== EXERCISE AIM ==
Reproduce the records below verbatim, omitting the pictures.

== DATA RECORDS ==
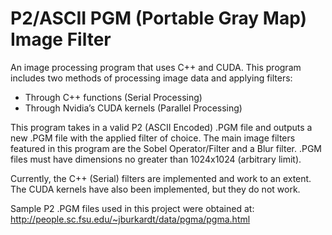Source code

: # P2/ASCII PGM (Portable Gray Map) Image Filter
An image processing program that uses C++ and CUDA. This program includes two methods of processing image data and applying filters:
-	Through C++ functions (Serial Processing)
-	Through Nvidia’s CUDA kernels (Parallel Processing)

This program takes in a valid P2 (ASCII Encoded) .PGM file and outputs a new .PGM file with the applied filter of choice. The main image filters featured in this program are the Sobel Operator/Filter and a Blur filter.
.PGM files must have dimensions no greater than 1024x1024 (arbitrary limit).

Currently, the C++ (Serial) filters are implemented and work to an extent. The CUDA kernels have also been implemented, but they do not work.

Sample P2 .PGM files used in this project were obtained at: http://people.sc.fsu.edu/~jburkardt/data/pgma/pgma.html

== ANSWER SPACE ==
Source code

: # P2/ASCII PGM (Portable Gray Map) Image Filter
An image processing program that uses C++ and CUDA. This program includes two methods of processing image data and applying filters:
-	Through C++ functions (Serial Processing)
-	Through Nvidia’s CUDA kernels (Parallel Processing)

This program takes in a valid P2 (ASCII Encoded) .PGM file and outputs a new .PGM file with the applied filter of choice. The main image filters featured in this program are the Sobel Operator/Filter and a Blur filter.
.PGM files must have dimensions no greater than 1024x1024 (arbitrary limit).

Currently, the C++ (Serial) filters are implemented and work to an extent. The CUDA kernels have also been implemented, but they do not work.

Sample P2 .PGM files used in this project were obtained at: http://people.sc.fsu.edu/~jburkardt/data/pgma/pgma.html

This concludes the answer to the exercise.